In fabbrica c’era la cellula del Pci e c’erano anche cellule di reparto. Erano molto organizzati, con una presenza capillare. Il partito non faceva riunioni all’interno. Gli attivisti si trovavano all’esterno e non sono mai intervenuti sulle vicende aziendali. Mi dicevano: “Non capisco come fa un lavoratore della Marelli, del sindacato, ad essere democristiano”.
Noi abbiamo creato il “Gip” della Dc, ma non ha mai funzionato effettivamente. Serviva per raccogliere i soldi per pagare l’Avvenire e il Popolo che appendevamo in bacheca, ma non ha mai avuto un ruolo in azienda.
In fabbrica c’era anche diversi gruppi extraparlamentari. Durante le assemblee mi interrompevano spesso mentre parlavo. Più volte sono stato circondato da gruppetti di operai che urlavano contro di me in modo minaccioso. Qualche volta mi hanno anche fatto spaventare. Una volta uno di costoro mi ha interrotto in consiglio di fabbrica, io ho reagito spiegandogli che avrei usato tutto il tempo necessario per dire ciò che dovevo e che se mi avesse interrotto, avrei ripreso da dove ero stato fermato. E siccome sapevo che ogni tanto faceva del lavoro in nero quando usciva dalla fabbrica, perché l’avevo visto personalmente, l’ho detto di fronte a tutti. La sera, quando sono uscito, sono stato fermato da quattro persone che mi hanno circondato dicendo che non avrei dovuto raccontare quelle cose in cdf e che avevo messo il loro amico in cattiva luce. E’ stata una minaccia abbastanza seria, ma fortunatamente è finita con un nulla di fatto. Il giorno dopo l’ho raccontato ai miei colleghi della Fim, perché tra di noi ci dicevamo tutto. Nulla a che vedere, però, con la violenza delle Brigate rosse.  
I terroristi hanno ucciso il dott. Briano, capo del personale di tutta l’azienda, perché era una persona con cui si poteva discutere. Quando è successo, come delegazione del cdf siamo andati a Milano, a casa della famiglia, e abbiamo parlato con la moglie e i figli. Il giorno dei funerali la fabbrica si è fermata.

L’amministrazione comunale, quando è iniziata la crisi, ci ha appoggiato poco. Probabilmente non aveva un potere reale. Ci metteva a disposizione delle sale per i nostri incontri, ha convocato dei consigli comunali aperti, qualche sostegno con ordini del giorno, ma niente di concreto.
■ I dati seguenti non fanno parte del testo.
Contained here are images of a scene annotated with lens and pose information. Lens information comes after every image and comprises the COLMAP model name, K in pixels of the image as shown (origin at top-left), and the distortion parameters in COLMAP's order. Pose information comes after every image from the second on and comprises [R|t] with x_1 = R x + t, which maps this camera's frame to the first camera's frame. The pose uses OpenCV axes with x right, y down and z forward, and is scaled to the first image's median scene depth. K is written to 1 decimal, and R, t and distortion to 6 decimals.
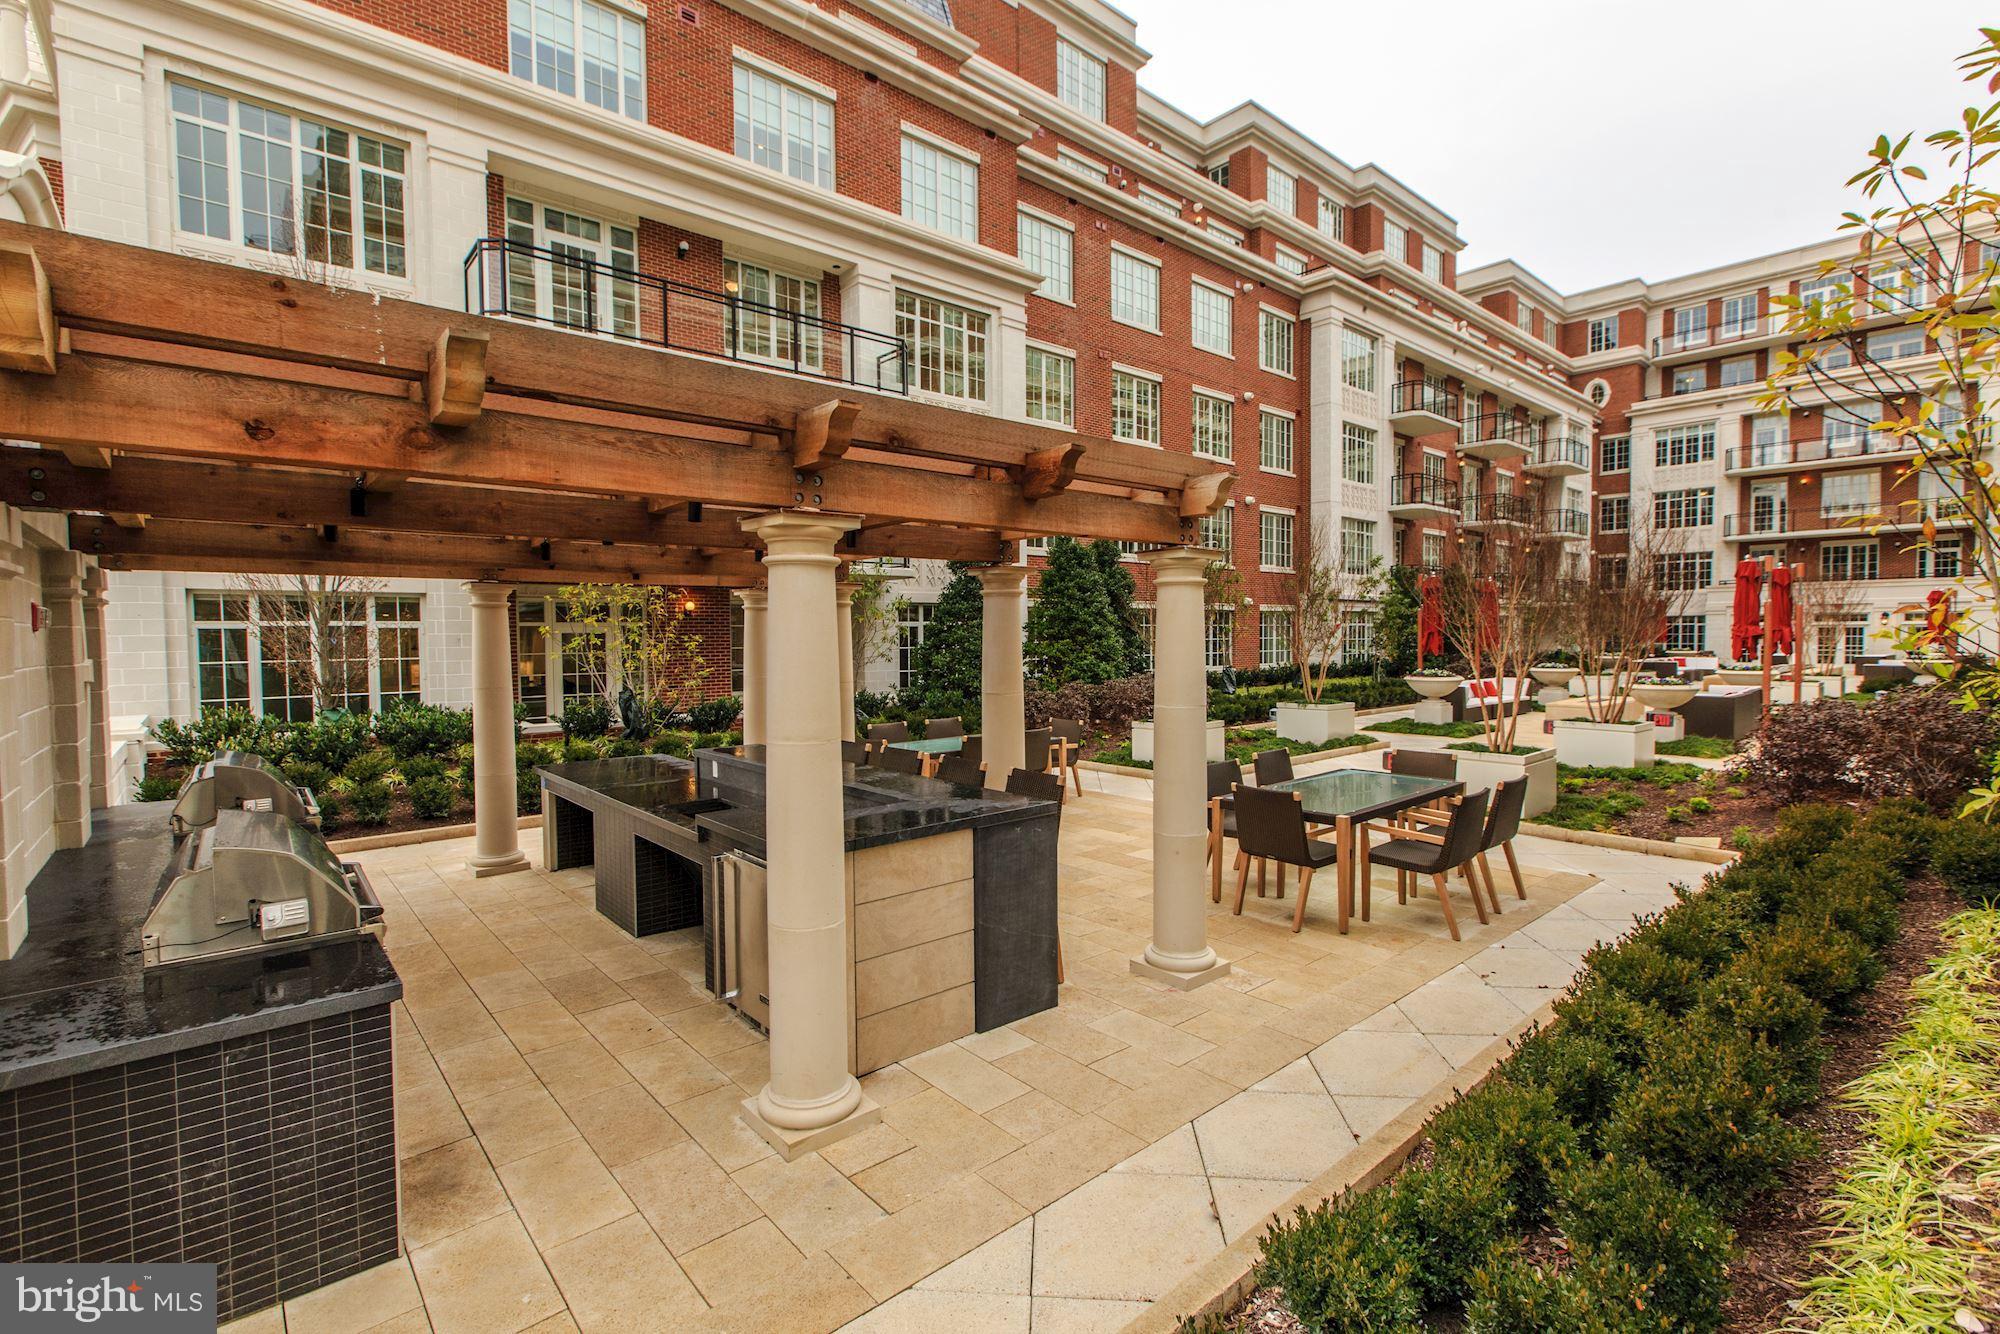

Noi ci siamo appoggiati di più alla Regione. Il presidente Guzzetti è venuto in fabbrica più volte a parlare ai lavoratori riuniti in assemblea generale. Una presenza ben accetta e apprezzata anche dalla Fiom. Lui ha sostenuto la possibilità di salvare l’azienda e i posti di lavoro attraverso un suo smembramento in più aree, cosa che poi è avvenuta. La gestione di questa fase critica era nelle nostre mani e la Marelli l’abbiamo salvata soprattutto noi della Cisl. Verso la fine, questo ha cambiato anche i rapporti in termini di iscritti tra Fim e Fiom. Noi siamo arrivati ad avere 30 delegati e loro sono scesi da 58 a 40. Nell’85 siamo addirittura diventati maggioranza.
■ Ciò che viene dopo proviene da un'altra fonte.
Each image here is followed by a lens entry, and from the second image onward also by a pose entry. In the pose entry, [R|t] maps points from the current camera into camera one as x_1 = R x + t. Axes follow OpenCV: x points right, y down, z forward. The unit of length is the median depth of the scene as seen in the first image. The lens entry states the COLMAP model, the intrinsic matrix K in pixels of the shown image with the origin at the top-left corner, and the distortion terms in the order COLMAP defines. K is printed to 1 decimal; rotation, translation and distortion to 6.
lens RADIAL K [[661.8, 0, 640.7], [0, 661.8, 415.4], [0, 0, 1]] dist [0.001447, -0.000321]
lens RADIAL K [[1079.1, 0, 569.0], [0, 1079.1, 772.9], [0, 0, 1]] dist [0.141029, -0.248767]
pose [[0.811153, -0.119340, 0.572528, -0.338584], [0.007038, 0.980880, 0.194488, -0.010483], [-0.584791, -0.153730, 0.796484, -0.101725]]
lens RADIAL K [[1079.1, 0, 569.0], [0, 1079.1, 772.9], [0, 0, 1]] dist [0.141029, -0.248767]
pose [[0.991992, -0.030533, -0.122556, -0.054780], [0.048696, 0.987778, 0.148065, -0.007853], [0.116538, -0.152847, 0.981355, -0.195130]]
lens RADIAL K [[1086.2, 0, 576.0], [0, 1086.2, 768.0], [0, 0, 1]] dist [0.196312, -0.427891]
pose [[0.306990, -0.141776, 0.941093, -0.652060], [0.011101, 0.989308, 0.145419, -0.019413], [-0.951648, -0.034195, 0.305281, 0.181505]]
Anche la Chiesa sestese non ci è stata vicina, restava ai margini, un po’ come il Comune. Abbiamo cercato di coinvolgere il prevosto, ma è arrivata solo una solidarietà verbale. Quando è venuto il Papa ero in prima fila. Eravamo in piena crisi e per noi è stato un momento di solidarietà vera. Abbiamo fatto il servizio d’ordine, cui hanno partecipato anche i delegati della Fiom, ma la preoccupazione in fabbrica era talmente forte che abbiamo dimenticato presto quell’incontro.

I sindacalisti di Sesto, sia Fim che Fiom, non  vedevano tanto bene noi delegati di estrazione democristiana. Con l’operatore della Fim, Guido Laudini, ho avuto degli scontri abbastanza forti. Tiboni non l’ho mai sopportato. Secondo lui si doveva sempre rompere e non fare mai accordi. In un’assemblea Fim a Sesto sono intervenuto contro di lui, dicendogli che non ci avrebbe più rappresentati e ho scatenato una bolgia.  
Il confronto all’interno della Fim della Ercole Marelli era vivace, ma nel pieno rispetto reciproco, seppure con idee di partenza diverse. Alla fine la Fim riusciva sempre a fare sintesi e a presentarsi in consiglio con posizioni unitarie. Col tempo siamo cresciuti, sia come iscritti che come persone che ci seguivano, e  la presenza in Fim di culture diverse è stata una ricchezza.